Despite that controversy, it had lasted until around 1970.
Media coverage of the Independent Inquiry on Child Sexual Abuse has brought to the fore one reason: the patronage of the Royal Family.
Take this report from ABC News in Australia:
In 1956 a fact-finding mission was sent to Australia to evaluate how child migrants were being treated.
Soon afterwards the three inspectors published the Ross Report, which placed both Fairbridge schools on a blacklist, prohibiting children from being sent there.
This outraged the Fairbridge Society's British Secretary WR Vaughan, who used all the establishment clout he could muster to reverse the ban.
He went straight to Australia House in London and told the migration officer there he had 16 children waiting to sail and that he wanted the situation resolved within days.

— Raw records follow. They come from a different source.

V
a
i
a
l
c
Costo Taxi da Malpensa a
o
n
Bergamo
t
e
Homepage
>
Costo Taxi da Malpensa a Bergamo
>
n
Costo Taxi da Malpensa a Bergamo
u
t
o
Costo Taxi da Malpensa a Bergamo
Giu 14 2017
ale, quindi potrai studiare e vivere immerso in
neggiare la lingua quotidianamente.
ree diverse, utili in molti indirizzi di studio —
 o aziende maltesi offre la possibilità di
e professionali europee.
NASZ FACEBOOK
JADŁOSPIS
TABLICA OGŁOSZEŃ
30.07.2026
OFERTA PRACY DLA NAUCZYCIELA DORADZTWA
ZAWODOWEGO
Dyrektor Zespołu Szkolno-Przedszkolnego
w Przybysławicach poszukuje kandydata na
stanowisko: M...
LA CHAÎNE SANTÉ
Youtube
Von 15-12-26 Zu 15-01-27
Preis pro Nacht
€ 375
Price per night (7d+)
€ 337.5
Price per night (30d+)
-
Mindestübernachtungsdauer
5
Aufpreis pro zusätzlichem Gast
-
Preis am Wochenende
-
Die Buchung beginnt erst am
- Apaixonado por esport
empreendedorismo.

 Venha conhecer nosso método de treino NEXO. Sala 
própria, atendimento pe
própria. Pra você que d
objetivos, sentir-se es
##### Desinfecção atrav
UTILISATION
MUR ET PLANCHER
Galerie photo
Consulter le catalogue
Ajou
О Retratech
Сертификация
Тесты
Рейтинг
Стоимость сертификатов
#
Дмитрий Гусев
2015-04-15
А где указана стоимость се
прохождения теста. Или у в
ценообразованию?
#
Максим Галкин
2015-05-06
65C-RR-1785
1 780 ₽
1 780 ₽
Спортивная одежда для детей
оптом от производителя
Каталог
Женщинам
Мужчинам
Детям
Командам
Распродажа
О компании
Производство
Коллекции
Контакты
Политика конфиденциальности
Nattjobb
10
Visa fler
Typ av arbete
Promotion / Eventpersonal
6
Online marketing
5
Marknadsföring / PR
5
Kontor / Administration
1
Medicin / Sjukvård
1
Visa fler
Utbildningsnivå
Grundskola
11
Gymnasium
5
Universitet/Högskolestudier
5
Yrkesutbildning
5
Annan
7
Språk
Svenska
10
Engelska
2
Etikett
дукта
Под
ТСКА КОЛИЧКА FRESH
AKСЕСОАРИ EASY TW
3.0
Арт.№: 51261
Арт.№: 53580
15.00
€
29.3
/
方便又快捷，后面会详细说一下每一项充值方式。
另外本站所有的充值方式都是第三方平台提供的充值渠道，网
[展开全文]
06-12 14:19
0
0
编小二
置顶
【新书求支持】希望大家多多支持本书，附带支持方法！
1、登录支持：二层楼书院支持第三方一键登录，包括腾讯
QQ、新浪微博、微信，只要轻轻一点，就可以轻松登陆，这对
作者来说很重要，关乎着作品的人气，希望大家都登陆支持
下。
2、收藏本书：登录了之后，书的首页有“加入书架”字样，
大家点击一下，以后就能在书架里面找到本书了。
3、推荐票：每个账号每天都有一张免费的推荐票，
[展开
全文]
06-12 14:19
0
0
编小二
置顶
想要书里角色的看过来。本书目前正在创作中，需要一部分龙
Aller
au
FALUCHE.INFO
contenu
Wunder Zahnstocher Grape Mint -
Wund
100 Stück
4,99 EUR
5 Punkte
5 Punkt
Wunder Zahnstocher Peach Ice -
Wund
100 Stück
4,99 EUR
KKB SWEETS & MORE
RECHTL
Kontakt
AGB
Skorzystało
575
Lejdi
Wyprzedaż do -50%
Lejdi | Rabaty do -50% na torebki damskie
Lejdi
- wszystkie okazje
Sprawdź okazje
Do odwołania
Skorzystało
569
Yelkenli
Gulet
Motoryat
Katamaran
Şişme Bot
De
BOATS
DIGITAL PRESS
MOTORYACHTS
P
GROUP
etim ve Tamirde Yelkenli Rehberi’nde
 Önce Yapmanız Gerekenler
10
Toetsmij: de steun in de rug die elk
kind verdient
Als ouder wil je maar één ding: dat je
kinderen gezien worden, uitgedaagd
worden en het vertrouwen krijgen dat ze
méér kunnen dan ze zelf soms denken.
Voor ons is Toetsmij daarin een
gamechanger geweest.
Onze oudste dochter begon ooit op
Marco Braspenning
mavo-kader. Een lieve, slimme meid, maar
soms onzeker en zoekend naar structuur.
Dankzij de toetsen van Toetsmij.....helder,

Then he marched down to the Commonwealth Relations Office where he declared there would be a "first class row" if the blacklist was not lifted.
Senior civil servants knew exactly what this threat meant. The Fairbridge Society's president was the Queen's uncle — the former Governor General of Australia — the Duke of Gloucester.
A departmental memo warned the Duke's "intervention would be sought" if the standstill continued.
Within days the blacklist was lifted and the British Government allowed children to be sent to the Fairbridge farms in NSW and WA. They even helped subsidise the journeys.